Pour un mouvement technocritique en bibliothèque

Les modes technologiques n’épargnent plus les médiathèques. A chaque innovation ou nouvelle mode numérique, nous avons cédé aux sons des sirènes en espérant apparaître dynamiques, modernes, désirables auprès de nos publics.  On a eu les réseaux sociaux, les tablettes, les imprimantes 3d et les espaces de fabrication numériques et aujourd’hui on a l’IA. La même musique se répète et continuera de se répéter probablement avec la future trend digitale à venir. Cette dynamique illustre parfaitement ce que raconte Julie Brillet dans le podcast des deux copains connards dans un bibliobus. Nous avons renoncé, en tant que profession, à avoir une posture technocritique. Nous avons embrassé béatement les nouveaux outils les uns après les autres sans avoir de réflexion politique, éthique et critique du recours à tous ces outils. Bien entendu individuellement, il y a des collègues sensibles à ces questions-là et qui essaient d’intégrer ces réflexions dans leur pratique. Mais si la méthode du colibri portait ses fruits, on en verrait les effets. 

A l’heure de la prédominance des GAFAM et des conséquences politiques et sociales qu’ils représentent, à l’heure des IA génératives et de ce qu’elles impliquent en terme de désinformation et de cybermalveillance, à l’heure de la crise climatique que nous traversons et de la consommation de ressources que représentent ces technologies, devons-nous encore à appréhender le numérique de la même manière ? On a longtemps pensé que l’acquisition des outils numériques, parfois obtenus après de longs moments à convaincre les décideurs pour obtenir des budgets, était un projet en soi pour finalement laisser le matériel prendre la poussière au fond d’un tiroir à l’image d’un enfant lassé de jouer avec son dernier jouet. Certes il a fallu une phase de découverte et un temps d’adaptation et c’est le recul de plusieurs années qui permet d’avoir ce regard critique sur les technos. Mais ce regard critique n’est pas porté collectivement, il n’y a pas de réflexion collective et de proposition d’actions pour repenser nos pratiques professionnelles en profondeur.

Est-ce éthique d’acheter du matériel fabriqué dans des conditions d’exploitation dignes de l’époque de Germinal ? Est-on ok d’utiliser des services d’une entreprise qui vend les siens à des Etats pour faire la guerre et massacrer des populations ? Est-il sain d’être présents sur des plateformes sociales qui laissent délibérément la haine se propager et l’extrême droite diffuser ses idées nauséabondes ? Les exemples ne manquent pas mais tout cela nous avons oublié de l’intégrer dans nos réflexions entre nous, dans nos journées d’étude, dans nos publications, dans nos communiqués.

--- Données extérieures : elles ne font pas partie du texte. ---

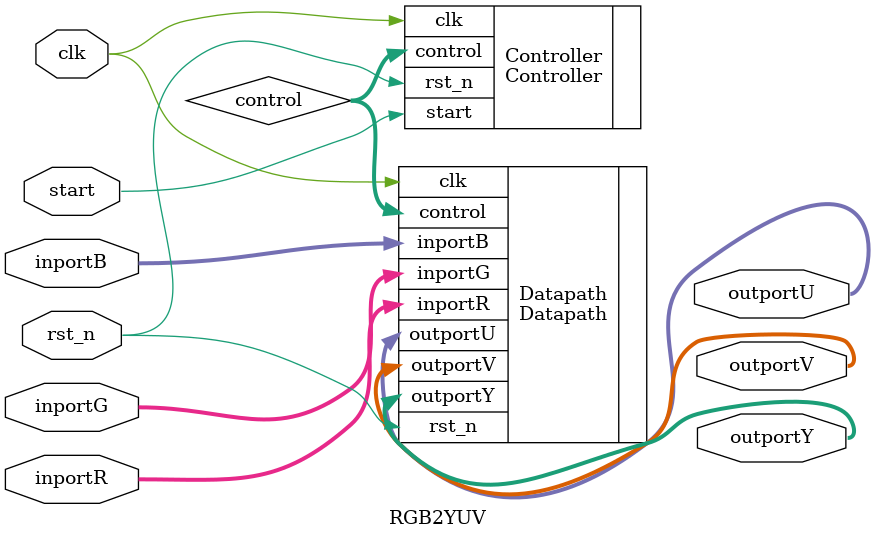
<source format=v>
`timescale 1ns/1ps
`define bits 9

module RGB2YUV (start, clk, rst_n, inportR, inportG, inportB, outportY, outportU, outportV);
    input start, clk, rst_n;
    input [`bits-1:0] inportR, inportG, inportB;
    output [`bits-1:0] outportY, outportU, outportV;
    wire [15:0] control;
    
    Controller Controller( .start(start), .rst_n(rst_n), .clk(clk), .control(control) );
    Datapath Datapath( .inportR(inportR), .inportG(inportG), .inportB(inportB), .control(control), .clk(clk),
    .rst_n(rst_n), .outportY(outportY), .outportU(outportU), .outportV(outportV)  );
endmodule

</source>
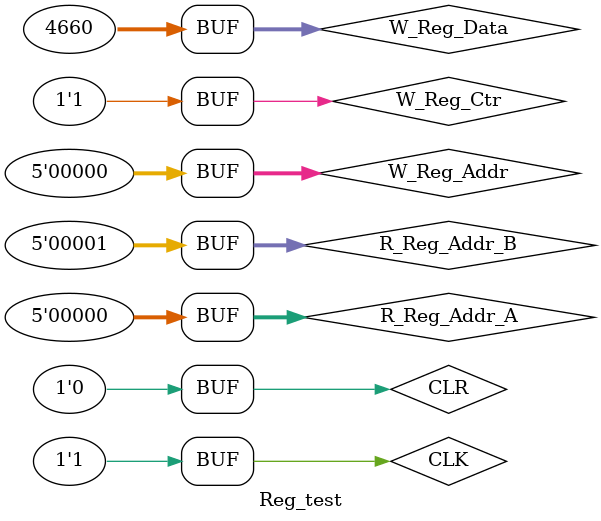
<source format=v>
`timescale 1ns / 1ps


module Reg_test();
    reg CLK;
    reg CLR;
    reg W_Reg_Ctr;
    reg [4:0]R_Reg_Addr_A;
    reg [4:0]R_Reg_Addr_B;
    reg [4:0]W_Reg_Addr;
    reg [31:0]W_Reg_Data;
    wire [31:1]R_Reg_Data_A;
    wire [31:0]R_Reg_Data_B;
    initial begin
        CLK=0;
        CLR=0;
        #20;
        CLR=1;
        #20;
        CLR=0;
        #20;
        CLK=1;
        #20;
        CLK=0;
        W_Reg_Ctr=1'b1;
        R_Reg_Addr_A=5'b00000;
        
        R_Reg_Addr_B=5'b00001;
        W_Reg_Addr=5'b00000;
        
        W_Reg_Data=32'h0000_1234;
        #20;
        CLK=1;
        #20;
        CLK=0;
        #20;
        CLK=1;
        #20;
        CLK=0;
        #20;
        CLK=1;
        #20;
        CLK=0;
        #20;
        CLK=1;
        #20;
        CLK=0;
        #20;
        CLK=1;
        
        
        
    
    end
    

    RegFile regtest(
        .CLK(CLK),
        .CLR(CLR),
        .W_Reg_Ctr(W_Reg_Ctr),
        .R_Reg_Addr_A(R_Reg_Addr_A),
        .R_Reg_Addr_B(R_Reg_Addr_B),
        .W_Reg_Addr(W_Reg_Addr),
        .W_Reg_Data(W_Reg_Data),
        .R_Reg_Data_A(R_Reg_Data_A),
        .R_Reg_Data_B(R_Reg_Data_B)
    );

    
    
endmodule

</source>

Nous avons, sciemment ou non, décidé de fermer les yeux et de recourir à des services et des outils dont le projet politique est diamétralement opposé à ce que représentent les bibliothèques. En effet, les établissements de lecture publique sont des instruments au service de la citoyenneté, de la diversité et de fait la tolérance et du respect de la différence. Les entreprises de la tech visent à satisfaire l’appétit de leurs actionnaires et conquérir toujours plus de parts de marché.

L’IA est le sujet à la mode et dicte l’agenda médiatique. Profitons de la hype autour de ces technos pour éviter de reproduire nos erreurs. N’alimentons pas la bulle spéculative autour des IA génératives révolutionnaires qui transforment notre quotidien en nous rapprochant un peu plus d’un monde à la frontière entre Matrix et Terminator. Pour l’instant, les effets qu’on voit de l’IA c’est des images et des promesses extraordinaires pour réussir à obtenir des levées de fonds nécessaires. Remplissons notre mission d’éducation aux médias et à l’information en accompagnant les publics, en expliquant comment ça fonctionne, l’impact écologique que représente l’IA. Si on veut montrer et former à l’utilisation des prompts, faisons tourner des IA en local et open source tant qu’à faire. Ne fantasmons pas l’impact et les possibilités de l’IA en bibliothèque pour la production de notices bibliographiques ou de la recommandation de contenus. Nous disposons déjà des ressources et des compétences nécessaires pour remplir ces missions.

Ne cédons plus aux sirènes du technosolutionnisme, laissons la place à un numérique éthique, raisonné et citoyen. Ce n’est pas la course à l’utilisation de la dernière techno à la mode qui nous rendra plus attrayant ou moderne auprès de nos usagers mais plutôt notre capacité à prendre du recul, accompagner, faire réfléchir sur l’impact et les conséquences du numérique sur notre société.